What the task requires:
Copy out the text of the items, starting at the line that contains "kesenian adalah.." and ending after the line that contains "CANAL YOUTUBE DE LAAGENCIA.BIZ". Leave out the pictures.

Records to process:
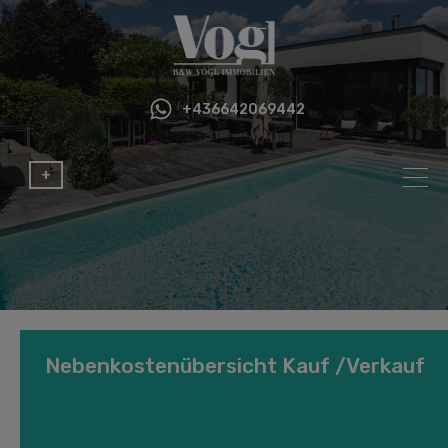
+436642069442
+
Nebenkostenübersicht Kauf /Verkauf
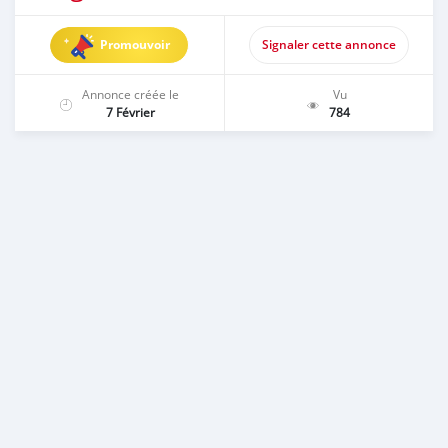
Promouvoir
Signaler cette annonce
Annonce créée le
Vu
7 Février
784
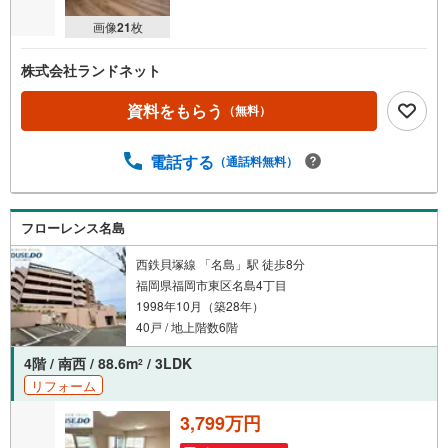
画像
21
枚
株式会社ランドネット
資料をもらう
（無料）
電話する
（通話料無料）
フローレンス名島
西鉄貝塚線 「名島」駅 徒歩8分
福岡県福岡市東区名島4丁目
1998年10月（築28年）
40戸 / 地上階数6階
4階 / 南西 / 88.6m
/ 3LDK
2
リフォーム
3,799万円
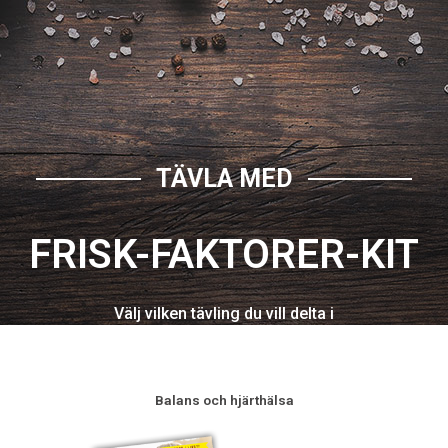
TÄVLA MED
FRISK-FAKTORER-KIT
Välj vilken tävling du vill delta i
Balans och hjärthälsa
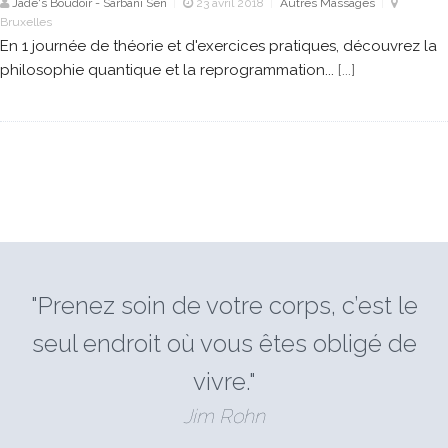
Jade's Boudoir - Sarbani Sen
23 avril 2018
Autres Massages
|
|
|
Bruxelles
En 1 journée de théorie et d'exercices pratiques, découvrez la
philosophie quantique et la reprogrammation...
[...]
"Prenez soin de votre corps, c’est le
seul endroit où vous êtes obligé de
vivre."
Jim Rohn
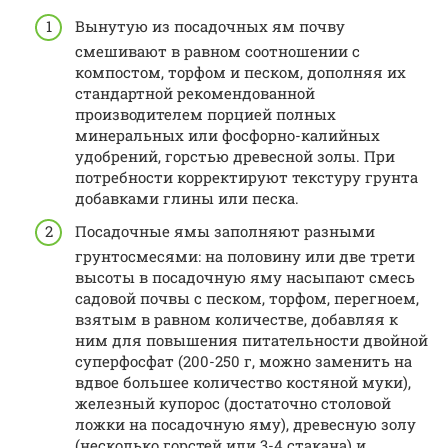
Вынутую из посадочных ям почву
смешивают в равном соотношении с
компостом, торфом и песком, дополняя их
стандартной рекомендованной
производителем порцией полных
минеральных или фосфорно-калийных
удобрений, горстью древесной золы. При
потребности корректируют текстуру грунта
добавками глины или песка.
Посадочные ямы заполняют разными
грунтосмесями: на половину или две трети
высоты в посадочную яму насыпают смесь
садовой почвы с песком, торфом, перегноем,
взятым в равном количестве, добавляя к
ним для повышения питательности двойной
суперфосфат (200-250 г, можно заменить на
вдвое большее количество костяной муки),
железный купорос (достаточно столовой
ложки на посадочную яму), древесную золу
(несколько горстей или 3-4 стакана) и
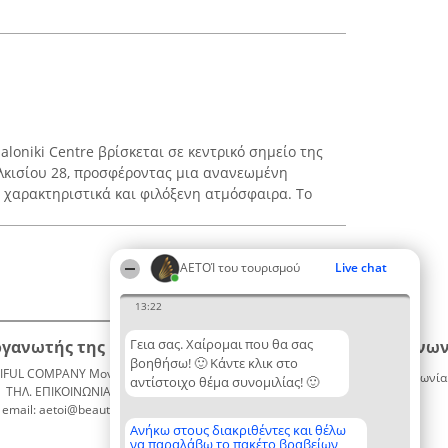
aloniki Centre βρίσκεται σε κεντρικό σημείο της
ιλκισίου 28, προσφέροντας μια ανανεωμένη
 χαρακτηριστικά και φιλόξενη ατμόσφαιρα. Το
ΑΕΤΟΊ του τουρισμού
Live chat
13:22
Γεια σας. Χαίρομαι που θα σας
ργανωτής της κατάταξης
Κατάταξη
Επικοινων
βοηθήσω! 🙂 Κάντε κλικ στο
IFUL COMPANY Μονοπρόσωπη ΙΚΕ
Διακριθέντες
Επικοινωνία
αντίστοιχο θέμα συνομιλίας! 🙂
ΤΗΛ. ΕΠΙΚΟΙΝΩΝΙΑΣ: 2104128019
Λίστα
email: aetoi@beautifulcompany.co
όλων των
διακριθέντων
Ανήκω στους διακριθέντες και θέλω
να παραλάβω το πακέτο βραβείων
Μεθοδολογία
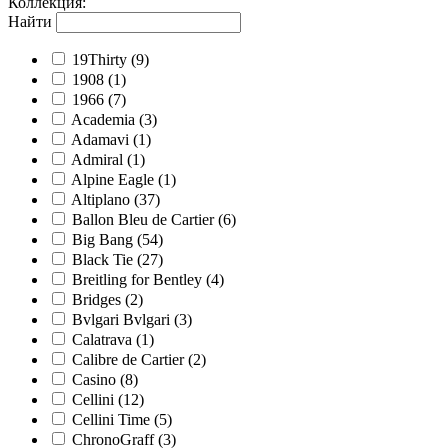
Коллекция
:
Найти
19Thirty
(9)
1908
(1)
1966
(7)
Academia
(3)
Adamavi
(1)
Admiral
(1)
Alpine Eagle
(1)
Altiplano
(37)
Ballon Bleu de Cartier
(6)
Big Bang
(54)
Black Tie
(27)
Breitling for Bentley
(4)
Bridges
(2)
Bvlgari Bvlgari
(3)
Calatrava
(1)
Calibre de Cartier
(2)
Casino
(8)
Cellini
(12)
Cellini Time
(5)
ChronoGraff
(3)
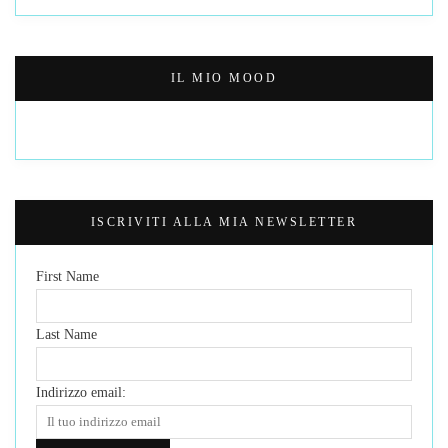
IL MIO MOOD
ISCRIVITI ALLA MIA NEWSLETTER
First Name
Last Name
Indirizzo email:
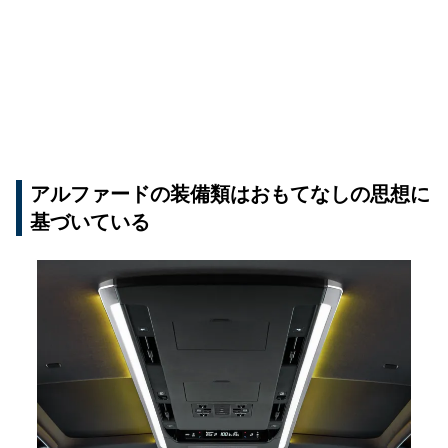
アルファードの装備類はおもてなしの思想に
基づいている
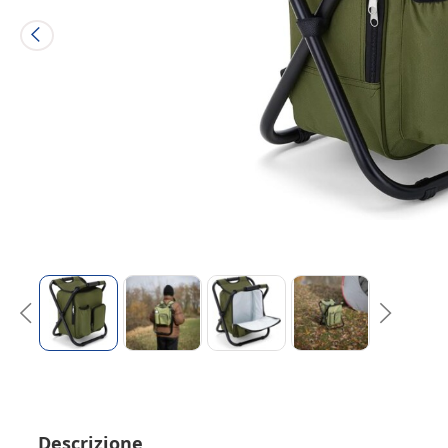
Descrizione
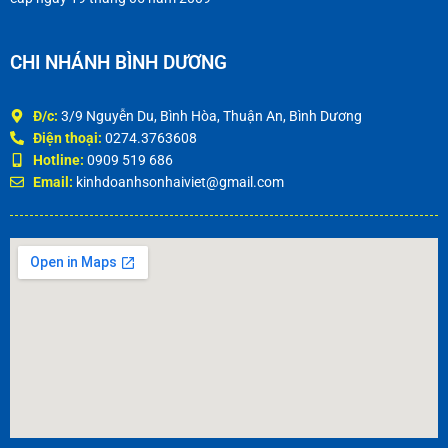
CHI NHÁNH BÌNH DƯƠNG
Đ/c:
3/9 Nguyễn Du, Bình Hòa, Thuận An, Bình Dương
Điện thoại:
0274.3763608
Hotline:
0909 519 686
Email:
kinhdoanhsonhaiviet@gmail.com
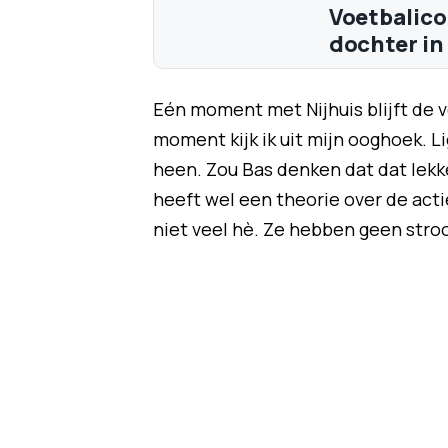
Voetbalico
dochter in
Eén moment met Nijhuis blijft de v
moment kijk ik uit mijn ooghoek. 
heen. Zou Bas denken dat dat lekke
heeft wel een theorie over de acti
niet veel hè. Ze hebben geen stroo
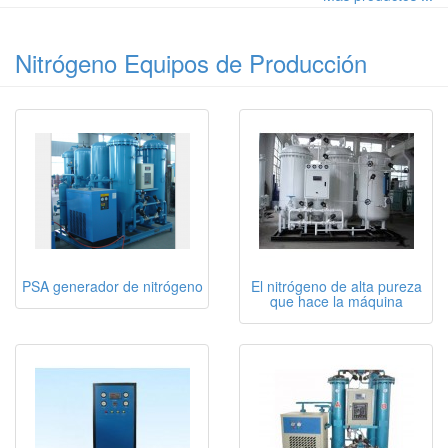
Nitrógeno Equipos de Producción
PSA generador de nitrógeno
El nitrógeno de alta pureza
que hace la máquina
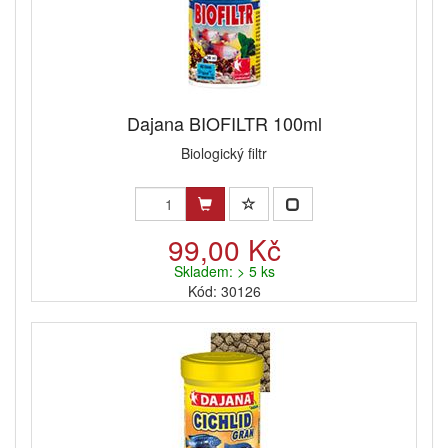
Dajana BIOFILTR 100ml
Biologický filtr
99,00 Kč
Skladem: > 5 ks
Kód: 30126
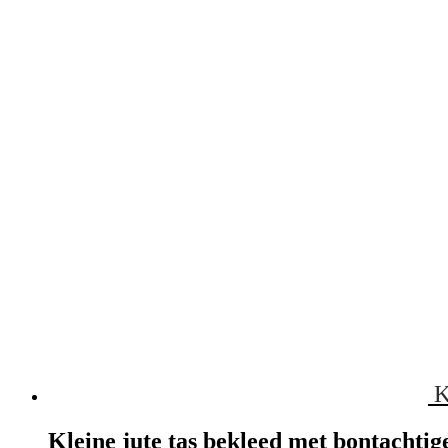
K
Kleine jute tas bekleed met bontachtig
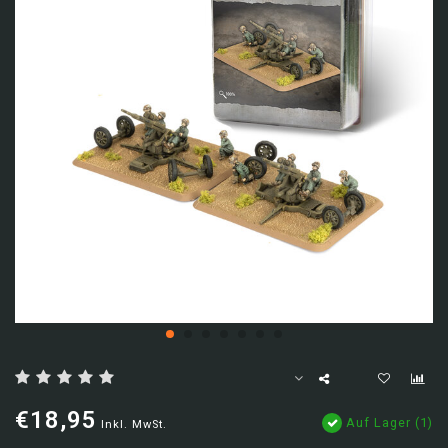
€18,95
Auf Lager (1)
Inkl. MwSt.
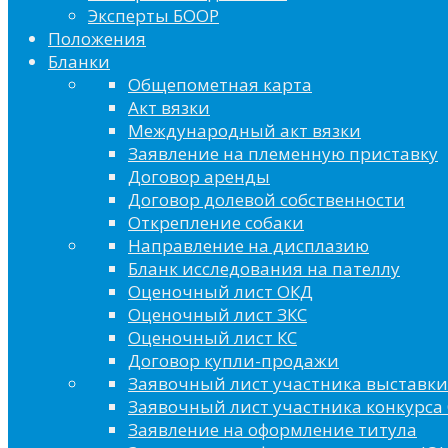
Эксперты БООР
Положения
Бланки
Общепометная карта
Акт вязки
Международный акт вязки
Заявление на племенную приставку
Договор аренды
Договор долевой собственности
Открепление собаки
Направление на дисплазию
Бланк исследования на пателлу
Оценочный лист ОКД
Оценочный лист ЗКС
Оценочный лист КС
Договор купли-продажи
Заявочный лист участника выставки
Заявочный лист участника конкурса 
Заявление на оформление титула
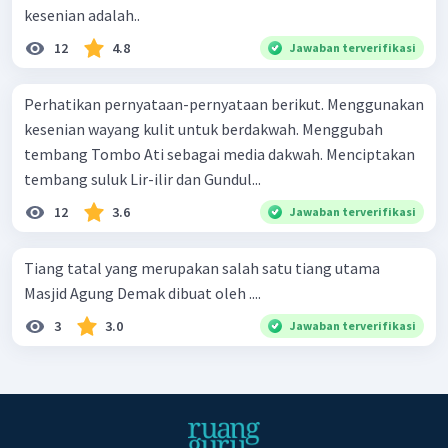
kesenian adalah..
12
4.8
Jawaban terverifikasi
Perhatikan pernyataan-pernyataan berikut. Menggunakan
kesenian wayang kulit untuk berdakwah. Menggubah
tembang Tombo Ati sebagai media dakwah. Menciptakan
tembang suluk Lir-ilir dan Gundul...
12
3.6
Jawaban terverifikasi
Tiang tatal yang merupakan salah satu tiang utama
Masjid Agung Demak dibuat oleh ....
3
3.0
Jawaban terverifikasi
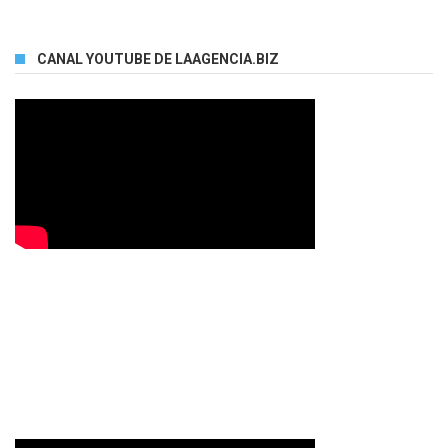
CANAL YOUTUBE DE LAAGENCIA.BIZ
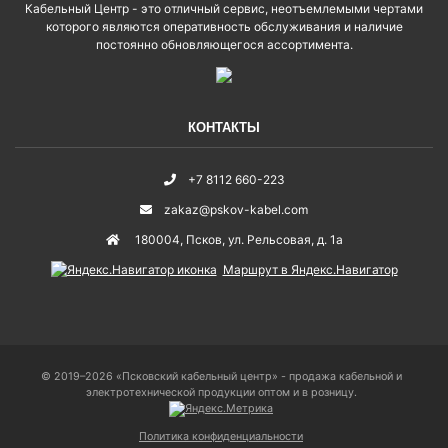
Кабельный Центр - это отличный сервис, неотъемлемыми чертами
которого являются оперативность обслуживания и наличие
постоянно обновляющегося ассортимента.
КОНТАКТЫ
+7 8112 660-223
zakaz@pskov-kabel.com
180004
,
Псков
,
ул. Рельсовая, д. 1а
Маршрут в Яндекс.Навигатор
© 2019–2026 «Псковский кабельный центр» - продажа кабельной и
электротехнической продукции оптом и в розницу.
Политика конфиденциальности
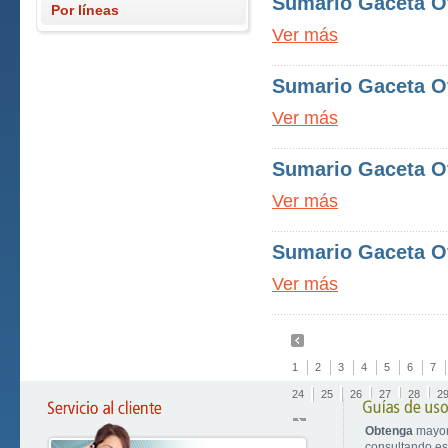
Sumario Gaceta Of
Por líneas
Ver más
Sumario Gaceta Of
Ver más
Sumario Gaceta Of
Ver más
Sumario Gaceta Of
Ver más
1
2
3
4
5
6
7
24
25
26
27
28
2
Obtenga
mayor
consultando est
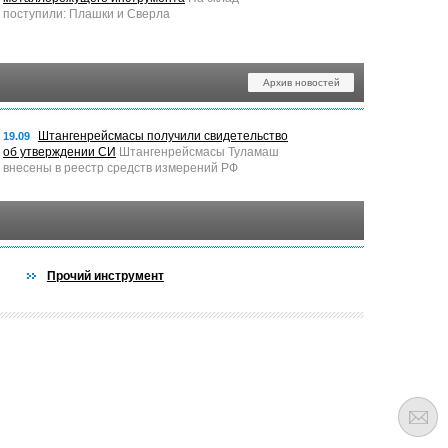
поступили: Плашки и Сверла
Архив новостей
Штангенрейсмасы получили свидетельство
19.09
об утверждении СИ
Штангенрейсмасы Туламаш
внесены в реестр средств измерений РФ
Прочий инструмент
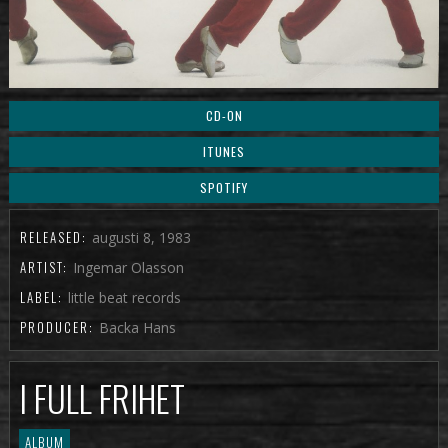
CD-ON
ITUNES
SPOTIFY
RELEASED:
augusti 8, 1983
ARTIST:
Ingemar Olasson
LABEL:
little beat records
PRODUCER:
Backa Hans
I FULL FRIHET
ALBUM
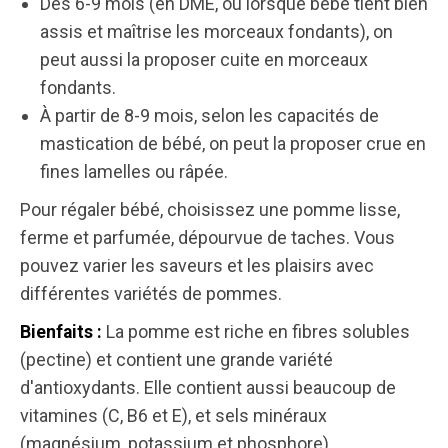
Dès 6-9 mois (en DME, ou lorsque bébé tient bien
assis et maîtrise les morceaux fondants), on
peut aussi la proposer cuite en morceaux
fondants.
À partir de 8-9 mois, selon les capacités de
mastication de bébé, on peut la proposer crue en
fines lamelles ou râpée.
Pour régaler bébé, choisissez une pomme lisse,
ferme et parfumée, dépourvue de taches. Vous
pouvez varier les saveurs et les plaisirs avec
différentes variétés de pommes.
La pomme est riche en fibres solubles
Bienfaits :
(pectine) et contient une grande variété
d'antioxydants. Elle contient aussi beaucoup de
vitamines (C, B6 et E), et sels minéraux
(magnésium, potassium et phosphore).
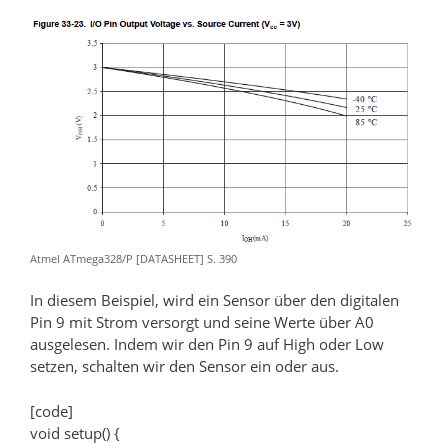
Atmel ATmega328/P [DATASHEET] S. 390
In diesem Beispiel, wird ein Sensor über den digitalen
Pin 9 mit Strom versorgt und seine Werte über A0
ausgelesen. Indem wir den Pin 9 auf High oder Low
setzen, schalten wir den Sensor ein oder aus.
[code]
void setup() {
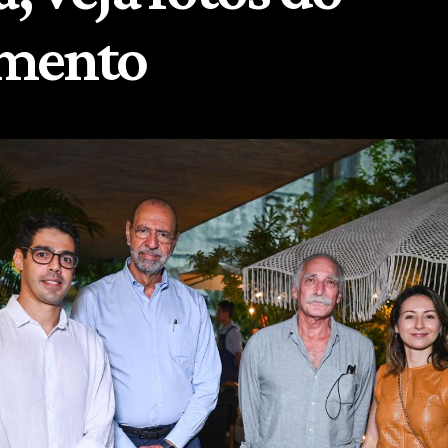
amento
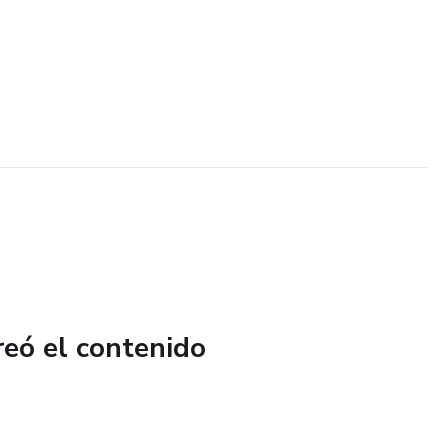
reó el contenido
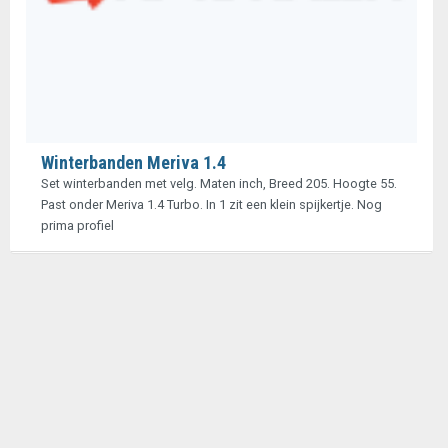
Winterbanden Meriva 1.4
Set winterbanden met velg. Maten inch, Breed 205. Hoogte 55.
Past onder Meriva 1.4 Turbo. In 1 zit een klein spijkertje. Nog
prima profiel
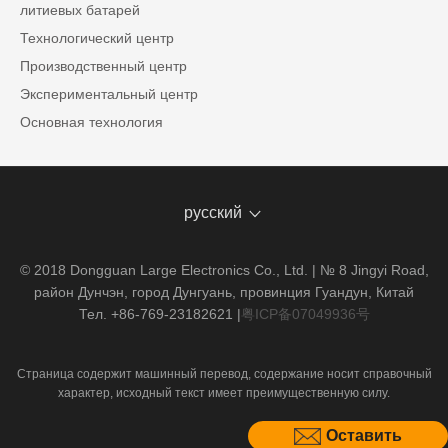
литиевых батарей
Технологический центр
Производственный центр
Экспериментальный центр
Основная технология
русский
© 2018 Dongguan Large Electronics Co., Ltd. | № 8 Jingyi Road,
район Дунчэн, город Дунгуань, провинция Гуандун, Китай
Тел. +86-769-23182621
|
粤ICP备07049936号
Страница содержит машинный перевод, содержание носит справочный
характер, исходный текст имеет преимущественную силу.
Оставить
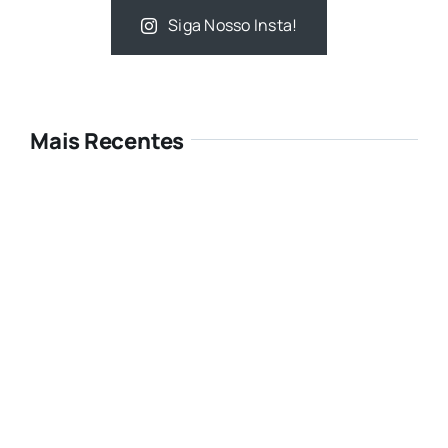
Siga Nosso Insta!
Mais Recentes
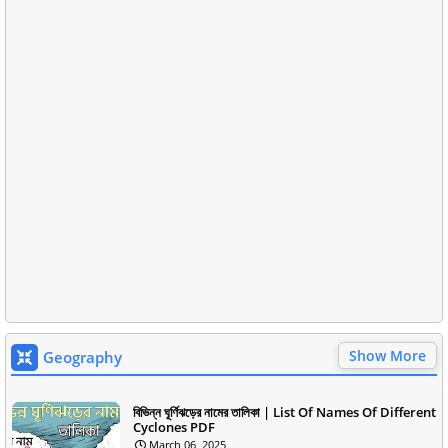
Show More
Geography
বিভিন্ন ঘূর্ণিঝড়ের নামের তালিকা | List Of Names Of Different
Cyclones PDF
March 06, 2025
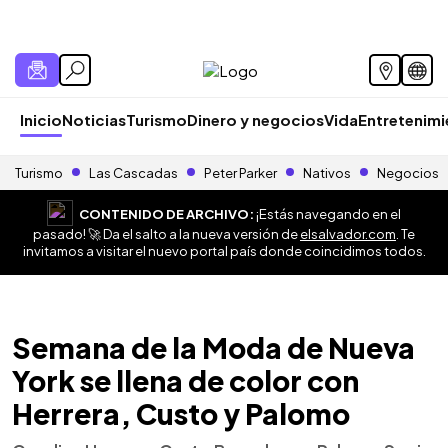
Inicio
Noticias
Turismo
Dinero y negocios
Vida
Entretenim
Turismo
Las Cascadas
Peter Parker
Nativos
Negocios
CONTENIDO DE ARCHIVO:
¡Estás navegando en el
pasado! 🚀 Da el salto a la nueva versión de
elsalvador.com
. Te
invitamos a visitar el nuevo portal país donde coincidimos todos.
Semana de la Moda de Nueva
York se llena de color con
Herrera, Custo y Palomo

Written reply:
kesenian adalah..
12
4.8
Jawaban terverifikasi
Perhatikan pernyataan-pernyataan berikut. Menggunakan
kesenian wayang kulit untuk berdakwah. Menggubah
tembang Tombo Ati sebagai media dakwah. Menciptakan
tembang suluk Lir-ilir dan Gundul...
12
3.6
Jawaban terverifikasi
Tiang tatal yang merupakan salah satu tiang utama
Masjid Agung Demak dibuat oleh ....
3
3.0
Jawaban terverifikasi
CANAL YOUTUBE DE LAAGENCIA.BIZ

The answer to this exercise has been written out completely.